- **Task to complete**
Every line of the material below should be output exactly as written, with the images skipped.

━━━━━ Input material ━━━━━

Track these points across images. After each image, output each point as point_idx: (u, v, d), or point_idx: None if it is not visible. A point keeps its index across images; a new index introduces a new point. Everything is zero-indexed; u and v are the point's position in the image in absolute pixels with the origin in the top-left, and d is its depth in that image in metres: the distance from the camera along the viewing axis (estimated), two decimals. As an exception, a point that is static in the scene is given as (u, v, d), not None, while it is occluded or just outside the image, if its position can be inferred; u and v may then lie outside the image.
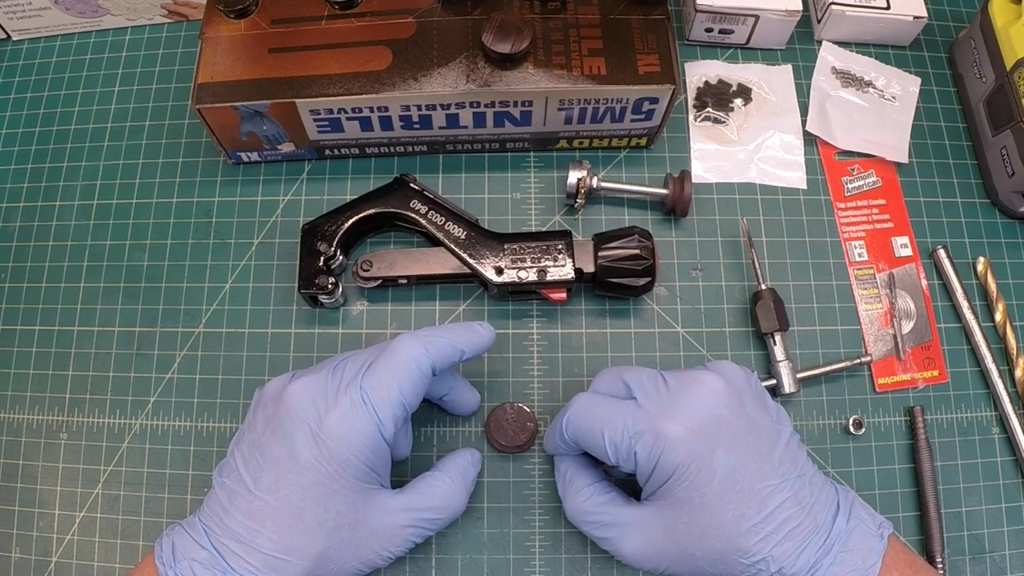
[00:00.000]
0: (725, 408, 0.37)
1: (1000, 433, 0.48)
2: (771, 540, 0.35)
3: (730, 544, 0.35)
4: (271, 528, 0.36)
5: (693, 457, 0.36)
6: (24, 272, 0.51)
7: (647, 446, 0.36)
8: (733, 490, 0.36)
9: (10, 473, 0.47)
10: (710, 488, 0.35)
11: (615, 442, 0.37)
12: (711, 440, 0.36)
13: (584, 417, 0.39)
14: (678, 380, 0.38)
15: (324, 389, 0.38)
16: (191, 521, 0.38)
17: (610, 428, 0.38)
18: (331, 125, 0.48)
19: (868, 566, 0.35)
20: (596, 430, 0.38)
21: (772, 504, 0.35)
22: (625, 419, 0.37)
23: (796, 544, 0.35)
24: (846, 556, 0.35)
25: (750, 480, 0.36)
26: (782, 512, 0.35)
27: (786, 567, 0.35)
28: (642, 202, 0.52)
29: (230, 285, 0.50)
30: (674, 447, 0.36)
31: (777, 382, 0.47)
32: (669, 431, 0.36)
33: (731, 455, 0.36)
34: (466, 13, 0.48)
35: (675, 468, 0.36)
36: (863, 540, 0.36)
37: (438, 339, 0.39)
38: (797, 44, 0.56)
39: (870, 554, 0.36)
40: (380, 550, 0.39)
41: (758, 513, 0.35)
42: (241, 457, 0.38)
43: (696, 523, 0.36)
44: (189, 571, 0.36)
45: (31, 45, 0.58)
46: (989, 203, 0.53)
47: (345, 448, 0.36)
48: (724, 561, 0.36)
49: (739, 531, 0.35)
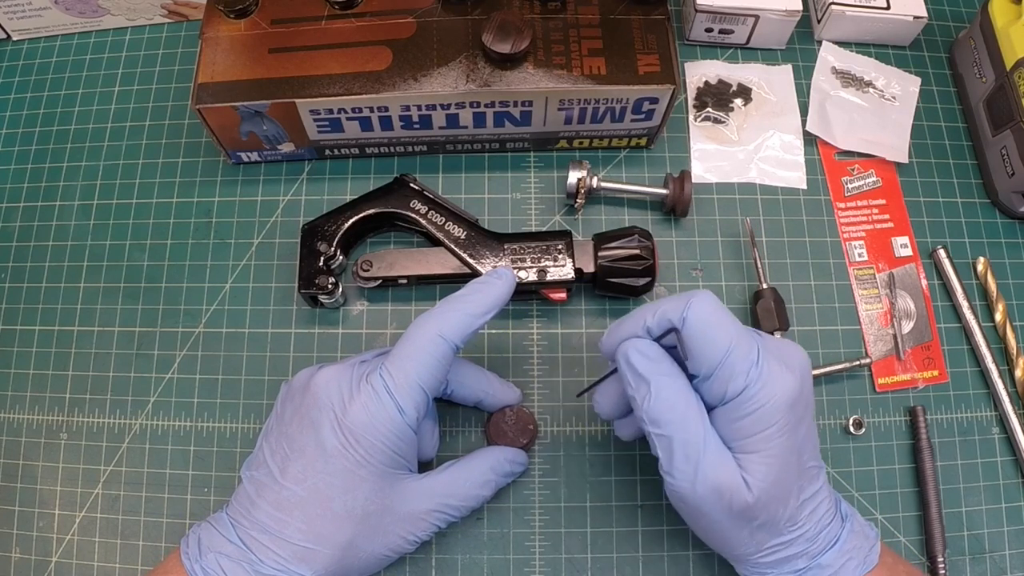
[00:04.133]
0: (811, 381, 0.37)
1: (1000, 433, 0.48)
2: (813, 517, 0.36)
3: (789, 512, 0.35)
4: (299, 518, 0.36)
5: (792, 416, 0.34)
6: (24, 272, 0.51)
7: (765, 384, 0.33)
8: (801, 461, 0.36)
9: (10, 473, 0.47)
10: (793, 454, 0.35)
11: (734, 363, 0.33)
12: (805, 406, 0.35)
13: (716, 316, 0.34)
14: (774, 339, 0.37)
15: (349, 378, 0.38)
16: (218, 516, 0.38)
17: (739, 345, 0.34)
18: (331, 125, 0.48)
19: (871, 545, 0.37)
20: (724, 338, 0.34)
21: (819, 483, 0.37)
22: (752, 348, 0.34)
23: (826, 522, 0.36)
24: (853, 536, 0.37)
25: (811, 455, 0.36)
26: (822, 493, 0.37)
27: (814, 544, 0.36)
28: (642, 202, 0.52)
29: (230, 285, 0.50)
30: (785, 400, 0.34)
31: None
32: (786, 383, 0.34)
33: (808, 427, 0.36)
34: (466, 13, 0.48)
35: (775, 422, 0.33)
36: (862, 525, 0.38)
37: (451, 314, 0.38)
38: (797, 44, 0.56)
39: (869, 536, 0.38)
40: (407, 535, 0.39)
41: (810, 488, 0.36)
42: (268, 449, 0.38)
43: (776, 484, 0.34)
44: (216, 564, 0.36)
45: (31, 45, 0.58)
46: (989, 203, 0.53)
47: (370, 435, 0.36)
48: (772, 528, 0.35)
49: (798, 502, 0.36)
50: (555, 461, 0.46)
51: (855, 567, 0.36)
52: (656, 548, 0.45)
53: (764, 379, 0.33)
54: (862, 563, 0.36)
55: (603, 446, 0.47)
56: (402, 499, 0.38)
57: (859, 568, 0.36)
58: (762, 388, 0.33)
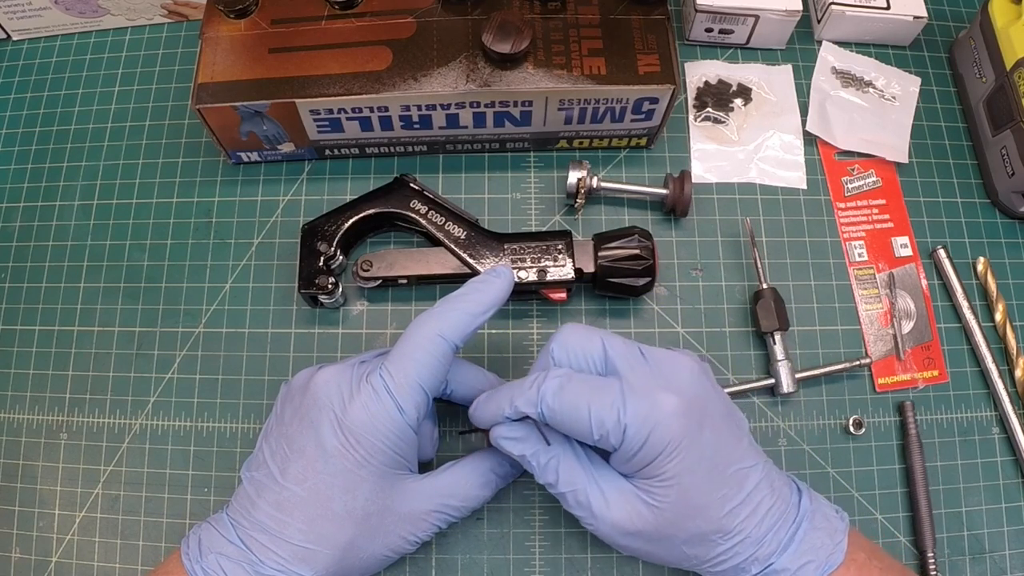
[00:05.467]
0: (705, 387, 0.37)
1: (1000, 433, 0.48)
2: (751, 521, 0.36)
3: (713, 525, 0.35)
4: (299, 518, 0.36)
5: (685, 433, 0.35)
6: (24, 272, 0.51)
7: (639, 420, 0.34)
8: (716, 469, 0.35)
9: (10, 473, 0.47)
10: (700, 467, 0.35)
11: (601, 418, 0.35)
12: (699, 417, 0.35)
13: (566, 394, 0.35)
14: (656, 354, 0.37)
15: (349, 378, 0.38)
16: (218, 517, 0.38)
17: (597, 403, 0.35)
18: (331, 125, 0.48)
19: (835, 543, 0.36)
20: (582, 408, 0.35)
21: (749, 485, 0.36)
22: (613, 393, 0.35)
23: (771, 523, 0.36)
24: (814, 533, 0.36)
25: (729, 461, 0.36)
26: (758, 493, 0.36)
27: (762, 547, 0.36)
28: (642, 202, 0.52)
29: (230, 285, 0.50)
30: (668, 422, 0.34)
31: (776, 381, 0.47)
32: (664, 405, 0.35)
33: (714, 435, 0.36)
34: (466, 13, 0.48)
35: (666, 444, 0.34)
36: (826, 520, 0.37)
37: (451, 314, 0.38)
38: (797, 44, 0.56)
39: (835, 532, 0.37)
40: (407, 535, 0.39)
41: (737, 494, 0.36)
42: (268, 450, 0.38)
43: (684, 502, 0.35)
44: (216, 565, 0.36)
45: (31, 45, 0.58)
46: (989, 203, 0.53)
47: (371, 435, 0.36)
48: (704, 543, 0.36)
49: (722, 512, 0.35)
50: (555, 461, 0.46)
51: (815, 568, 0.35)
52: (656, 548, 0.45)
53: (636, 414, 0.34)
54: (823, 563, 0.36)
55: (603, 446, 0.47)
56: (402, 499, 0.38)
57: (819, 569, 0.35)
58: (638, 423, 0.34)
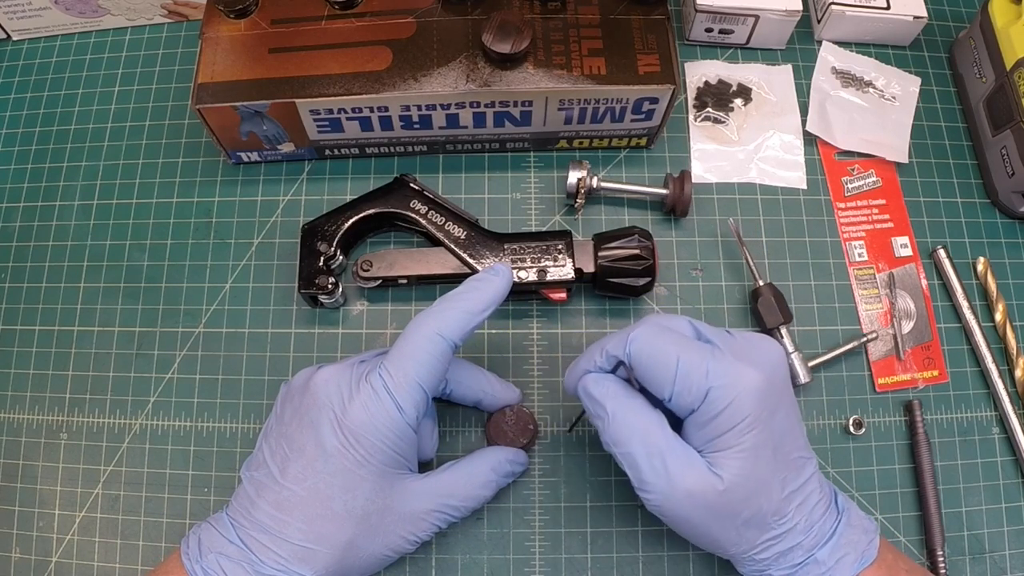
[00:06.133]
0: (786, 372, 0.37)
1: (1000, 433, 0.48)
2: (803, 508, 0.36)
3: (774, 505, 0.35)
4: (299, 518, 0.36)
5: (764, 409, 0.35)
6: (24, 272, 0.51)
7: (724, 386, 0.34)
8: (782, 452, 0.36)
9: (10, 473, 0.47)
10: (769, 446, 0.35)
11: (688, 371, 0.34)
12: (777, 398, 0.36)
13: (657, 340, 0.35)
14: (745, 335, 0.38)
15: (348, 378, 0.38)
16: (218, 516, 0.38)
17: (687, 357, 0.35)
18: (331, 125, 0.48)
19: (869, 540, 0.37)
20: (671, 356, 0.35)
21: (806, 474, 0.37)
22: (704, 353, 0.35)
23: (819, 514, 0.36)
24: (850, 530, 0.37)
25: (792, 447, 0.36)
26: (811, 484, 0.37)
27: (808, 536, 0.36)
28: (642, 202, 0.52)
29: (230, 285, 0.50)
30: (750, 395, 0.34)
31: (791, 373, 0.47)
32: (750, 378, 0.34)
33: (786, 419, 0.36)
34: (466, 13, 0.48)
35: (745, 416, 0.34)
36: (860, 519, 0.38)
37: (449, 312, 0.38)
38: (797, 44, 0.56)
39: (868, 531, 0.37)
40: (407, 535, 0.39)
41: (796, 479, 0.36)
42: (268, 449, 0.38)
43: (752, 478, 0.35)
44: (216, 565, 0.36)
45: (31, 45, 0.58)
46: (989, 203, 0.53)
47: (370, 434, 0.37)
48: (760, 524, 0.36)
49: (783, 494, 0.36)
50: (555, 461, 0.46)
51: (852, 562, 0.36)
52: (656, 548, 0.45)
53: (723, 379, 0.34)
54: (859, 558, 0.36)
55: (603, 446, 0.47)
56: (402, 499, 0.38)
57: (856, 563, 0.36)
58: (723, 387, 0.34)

━━━━━

- **Exercise output**
Track these points across images. After each image, output each point as point_idx: (u, v, d), or point_idx: None if it is not visible. A point keeps its index across images; a new index introduces a new point. Everything is zero-indexed; u and v are the point's position in the image in absolute pixels with the origin in the top-left, and d is its depth in that image in metres: the distance from the camera along the viewing axis (estimated), two decimals. As an exception, a point that is static in the scene is given as (u, v, d), not None, while it is occluded or just outside the image, if its position can be inferred; u and v may then lie outside the image.
[00:00.000]
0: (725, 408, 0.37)
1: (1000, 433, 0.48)
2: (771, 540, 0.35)
3: (730, 544, 0.35)
4: (271, 528, 0.36)
5: (693, 457, 0.36)
6: (24, 272, 0.51)
7: (647, 446, 0.36)
8: (733, 490, 0.36)
9: (10, 473, 0.47)
10: (710, 488, 0.35)
11: (615, 442, 0.37)
12: (711, 440, 0.36)
13: (584, 417, 0.39)
14: (678, 380, 0.38)
15: (324, 389, 0.38)
16: (191, 521, 0.38)
17: (610, 428, 0.38)
18: (331, 125, 0.48)
19: (868, 566, 0.35)
20: (596, 430, 0.38)
21: (772, 504, 0.35)
22: (625, 419, 0.37)
23: (796, 544, 0.35)
24: (846, 556, 0.35)
25: (750, 480, 0.36)
26: (782, 512, 0.35)
27: (786, 567, 0.35)
28: (642, 202, 0.52)
29: (230, 285, 0.50)
30: (674, 447, 0.36)
31: (777, 382, 0.47)
32: (669, 431, 0.36)
33: (731, 455, 0.36)
34: (466, 13, 0.48)
35: (675, 468, 0.36)
36: (863, 540, 0.36)
37: (438, 339, 0.39)
38: (797, 44, 0.56)
39: (870, 554, 0.36)
40: (380, 550, 0.39)
41: (758, 513, 0.35)
42: (241, 457, 0.38)
43: (696, 523, 0.36)
44: (189, 571, 0.36)
45: (31, 45, 0.58)
46: (989, 203, 0.53)
47: (345, 448, 0.36)
48: (724, 561, 0.36)
49: (739, 531, 0.35)
[00:04.133]
0: (811, 381, 0.37)
1: (1000, 433, 0.48)
2: (813, 517, 0.36)
3: (789, 512, 0.35)
4: (299, 518, 0.36)
5: (792, 416, 0.34)
6: (24, 272, 0.51)
7: (765, 384, 0.33)
8: (801, 461, 0.36)
9: (10, 473, 0.47)
10: (793, 454, 0.35)
11: (734, 363, 0.33)
12: (805, 406, 0.35)
13: (716, 316, 0.34)
14: (774, 339, 0.37)
15: (349, 378, 0.38)
16: (218, 516, 0.38)
17: (739, 345, 0.34)
18: (331, 125, 0.48)
19: (871, 545, 0.37)
20: (724, 338, 0.34)
21: (819, 483, 0.37)
22: (752, 348, 0.34)
23: (826, 522, 0.36)
24: (853, 536, 0.37)
25: (811, 455, 0.36)
26: (822, 493, 0.37)
27: (814, 544, 0.36)
28: (642, 202, 0.52)
29: (230, 285, 0.50)
30: (785, 400, 0.34)
31: None
32: (786, 383, 0.34)
33: (808, 427, 0.36)
34: (466, 13, 0.48)
35: (775, 422, 0.33)
36: (862, 525, 0.38)
37: (451, 314, 0.38)
38: (797, 44, 0.56)
39: (869, 536, 0.38)
40: (407, 535, 0.39)
41: (810, 488, 0.36)
42: (268, 449, 0.38)
43: (776, 484, 0.34)
44: (216, 564, 0.36)
45: (31, 45, 0.58)
46: (989, 203, 0.53)
47: (370, 435, 0.36)
48: (772, 528, 0.35)
49: (798, 502, 0.36)
50: (555, 461, 0.46)
51: (855, 567, 0.36)
52: (656, 548, 0.45)
53: (764, 379, 0.33)
54: (862, 563, 0.36)
55: (603, 446, 0.47)
56: (402, 499, 0.38)
57: (859, 568, 0.36)
58: (762, 388, 0.33)
[00:05.467]
0: (705, 387, 0.37)
1: (1000, 433, 0.48)
2: (751, 521, 0.36)
3: (713, 525, 0.35)
4: (299, 518, 0.36)
5: (685, 433, 0.35)
6: (24, 272, 0.51)
7: (639, 420, 0.34)
8: (716, 469, 0.35)
9: (10, 473, 0.47)
10: (700, 467, 0.35)
11: (601, 418, 0.35)
12: (699, 417, 0.35)
13: (566, 394, 0.35)
14: (656, 354, 0.37)
15: (349, 378, 0.38)
16: (218, 517, 0.38)
17: (597, 403, 0.35)
18: (331, 125, 0.48)
19: (835, 543, 0.36)
20: (582, 408, 0.35)
21: (749, 485, 0.36)
22: (613, 393, 0.35)
23: (771, 523, 0.36)
24: (814, 533, 0.36)
25: (729, 461, 0.36)
26: (758, 493, 0.36)
27: (762, 547, 0.36)
28: (642, 202, 0.52)
29: (230, 285, 0.50)
30: (668, 422, 0.34)
31: (776, 381, 0.47)
32: (664, 405, 0.35)
33: (714, 435, 0.36)
34: (466, 13, 0.48)
35: (666, 444, 0.34)
36: (826, 520, 0.37)
37: (451, 314, 0.38)
38: (797, 44, 0.56)
39: (835, 532, 0.37)
40: (407, 535, 0.39)
41: (737, 494, 0.36)
42: (268, 450, 0.38)
43: (684, 502, 0.35)
44: (216, 565, 0.36)
45: (31, 45, 0.58)
46: (989, 203, 0.53)
47: (371, 435, 0.36)
48: (704, 543, 0.36)
49: (722, 512, 0.35)
50: (555, 461, 0.46)
51: (815, 568, 0.35)
52: (656, 548, 0.45)
53: (636, 414, 0.34)
54: (823, 563, 0.36)
55: (603, 446, 0.47)
56: (402, 499, 0.38)
57: (819, 569, 0.35)
58: (638, 423, 0.34)
[00:06.133]
0: (786, 372, 0.37)
1: (1000, 433, 0.48)
2: (803, 508, 0.36)
3: (774, 505, 0.35)
4: (299, 518, 0.36)
5: (764, 409, 0.35)
6: (24, 272, 0.51)
7: (724, 386, 0.34)
8: (782, 452, 0.36)
9: (10, 473, 0.47)
10: (769, 446, 0.35)
11: (688, 371, 0.34)
12: (777, 398, 0.36)
13: (657, 340, 0.35)
14: (745, 335, 0.38)
15: (348, 378, 0.38)
16: (218, 516, 0.38)
17: (687, 357, 0.35)
18: (331, 125, 0.48)
19: (869, 540, 0.37)
20: (671, 356, 0.35)
21: (806, 474, 0.37)
22: (704, 353, 0.35)
23: (819, 514, 0.36)
24: (850, 530, 0.37)
25: (792, 447, 0.36)
26: (811, 484, 0.37)
27: (808, 536, 0.36)
28: (642, 202, 0.52)
29: (230, 285, 0.50)
30: (750, 395, 0.34)
31: (791, 373, 0.47)
32: (750, 378, 0.34)
33: (786, 419, 0.36)
34: (466, 13, 0.48)
35: (745, 416, 0.34)
36: (860, 519, 0.38)
37: (449, 312, 0.38)
38: (797, 44, 0.56)
39: (868, 531, 0.37)
40: (407, 535, 0.39)
41: (796, 479, 0.36)
42: (268, 449, 0.38)
43: (752, 478, 0.35)
44: (216, 565, 0.36)
45: (31, 45, 0.58)
46: (989, 203, 0.53)
47: (370, 434, 0.37)
48: (760, 524, 0.36)
49: (783, 494, 0.36)
50: (555, 461, 0.46)
51: (852, 562, 0.36)
52: (656, 548, 0.45)
53: (723, 379, 0.34)
54: (859, 558, 0.36)
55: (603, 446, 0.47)
56: (402, 499, 0.38)
57: (856, 563, 0.36)
58: (723, 387, 0.34)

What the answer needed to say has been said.